"There’s a life before your diagnosis and a life after."
Patricia Van Melckebeke
“I'm still able to do a lot of things, but in moderation. “Together with my husband and a few friends, I even walked part of the Camino de Santiago.”
On Friday, March 3, 2023, Patricia Van Melckebeke’s (66) GP diagnosed her with pathological bone remodeling, which could indicate bone metastasis. The oncology department at the OLV Hospital in Aalst contacted her the following Monday. Here’s Patricia’s account of these past few challenging months.
How did you experience the diagnosis?
That same week, a CT scan was taken, and I spoke with the general oncologist. A bronchoscopy and lung puncture confirmed primary lung cancer. I remained optimistic until the doctor told me it was stage 4—irreversible and palliative. Surgery was not possible due to the bone metastasis. My world collapsed. I reacted in disbelief, suppressed the news, and convinced myself it was osteoporosis. What was I supposed to tell my (grand)children?
What is the prognosis?
A few years. Is that two years, three years, five years? It’s been a year and a half now, so maybe I have six months left? Or another year and a half? I felt very depressed initially, partly because I had to wait nearly two months to begin treatment. After 33 days, severe side effects set in, leading to my first-ever hospital stay, which lasted twelve days. That’s when I decided to switch my mindset. I had to stay positive; I still wanted to make something of my life. My friends have been a tremendous help. I created a WhatsApp group where only I can post updates, so I don’t have to respond to (well-intentioned) questions all the time. Talking about my condition is important. But especially now, as we remember the dead at the beginning of November, I get very emotional. Visiting cemeteries or going to funerals is still very hard for me. There’s a life before your diagnosis and a life after. A shadow hangs over it.
After my hospital stay, my husband and I took a short break at the seaside. We cycled, walked, enjoyed each other’s company, and cried watching the sunset. We had some difficult conversations about the funeral, about letting go, saying goodbye… Later, I received the last rites from a priest.
"We had some difficult conversations about the funeral, about letting go, saying goodbye…"
You're still very active?
Yes, I’m grateful to stay active, although I do everything in moderation and listen to my body. I can work in the garden for about half an hour, but not all day. By noon, my energy is depleted. Sitting or standing for long periods is too strenuous, as my spine has been irradiated twice.
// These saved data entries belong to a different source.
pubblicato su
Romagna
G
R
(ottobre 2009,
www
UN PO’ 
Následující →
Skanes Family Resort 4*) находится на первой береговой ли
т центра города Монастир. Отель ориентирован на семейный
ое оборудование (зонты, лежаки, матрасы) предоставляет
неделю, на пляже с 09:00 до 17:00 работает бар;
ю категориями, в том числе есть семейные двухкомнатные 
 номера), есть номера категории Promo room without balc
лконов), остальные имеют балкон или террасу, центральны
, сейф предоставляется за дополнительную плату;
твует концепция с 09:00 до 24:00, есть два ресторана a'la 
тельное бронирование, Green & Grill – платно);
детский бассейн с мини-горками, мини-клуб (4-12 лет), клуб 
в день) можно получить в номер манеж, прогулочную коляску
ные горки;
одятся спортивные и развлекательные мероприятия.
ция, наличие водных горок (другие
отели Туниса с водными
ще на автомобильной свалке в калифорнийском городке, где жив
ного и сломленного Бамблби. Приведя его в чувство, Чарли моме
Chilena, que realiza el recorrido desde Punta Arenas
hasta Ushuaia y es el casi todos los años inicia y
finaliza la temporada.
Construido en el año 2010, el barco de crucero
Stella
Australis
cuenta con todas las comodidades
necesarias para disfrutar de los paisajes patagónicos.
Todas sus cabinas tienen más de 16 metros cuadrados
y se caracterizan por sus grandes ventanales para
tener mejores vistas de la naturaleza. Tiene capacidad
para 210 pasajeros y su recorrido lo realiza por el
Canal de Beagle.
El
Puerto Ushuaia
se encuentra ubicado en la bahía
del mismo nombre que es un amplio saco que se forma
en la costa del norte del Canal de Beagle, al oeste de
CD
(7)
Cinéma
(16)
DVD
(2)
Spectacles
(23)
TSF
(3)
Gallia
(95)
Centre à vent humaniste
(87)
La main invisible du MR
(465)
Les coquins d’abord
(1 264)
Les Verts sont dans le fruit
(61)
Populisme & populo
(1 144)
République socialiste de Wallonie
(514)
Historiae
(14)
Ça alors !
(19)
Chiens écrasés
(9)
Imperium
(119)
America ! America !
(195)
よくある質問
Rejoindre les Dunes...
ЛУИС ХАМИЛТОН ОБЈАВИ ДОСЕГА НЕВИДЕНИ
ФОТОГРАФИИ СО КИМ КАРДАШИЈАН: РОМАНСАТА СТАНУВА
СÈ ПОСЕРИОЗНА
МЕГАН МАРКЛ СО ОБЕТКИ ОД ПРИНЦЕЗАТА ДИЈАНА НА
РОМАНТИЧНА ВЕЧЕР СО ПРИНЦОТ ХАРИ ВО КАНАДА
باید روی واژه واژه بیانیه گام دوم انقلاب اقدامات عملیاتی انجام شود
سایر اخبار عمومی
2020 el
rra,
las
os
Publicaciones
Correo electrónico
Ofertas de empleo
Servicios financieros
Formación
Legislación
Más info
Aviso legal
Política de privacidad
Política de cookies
My husband and I walked part of the Camino de Santiago, thanks to our friends who provided their RV so I could rest as needed. They’ve been a great support. They understand us completely, having lost their son to a rare cancer. I can share my story with them, and they can share theirs with us.
Are you satisfied with the care you received?
Yes, very much so. A second opinion at the Bordet Institute in Brussels also reassured me. The pulmonologist-oncologist at OLV Hospital clearly and visually explained how the medication works. The team at OLV Hospital is my “anchor”; it’s essential to have a good connection. You need to be able to express what’s on your mind and to apologize because sometimes you get angry. The psychologist has also been very helpful.
Prolong
Patricia Van Melckebeke receives significant support from Prolong, a nonprofit that brings together and supports people with lung or pleural cancer. “They regularly hold lectures,” explains Patricia. “Doctors provide expert information, and you also get to meet others with cancer. Talking to each other about our illness and the side effects of therapy can be very helpful. Every case of lung cancer is different; each patient goes through a unique journey. A positive attitude and being an active patient aid treatment. “As people living with cancer, we can support and encourage each other,” she says.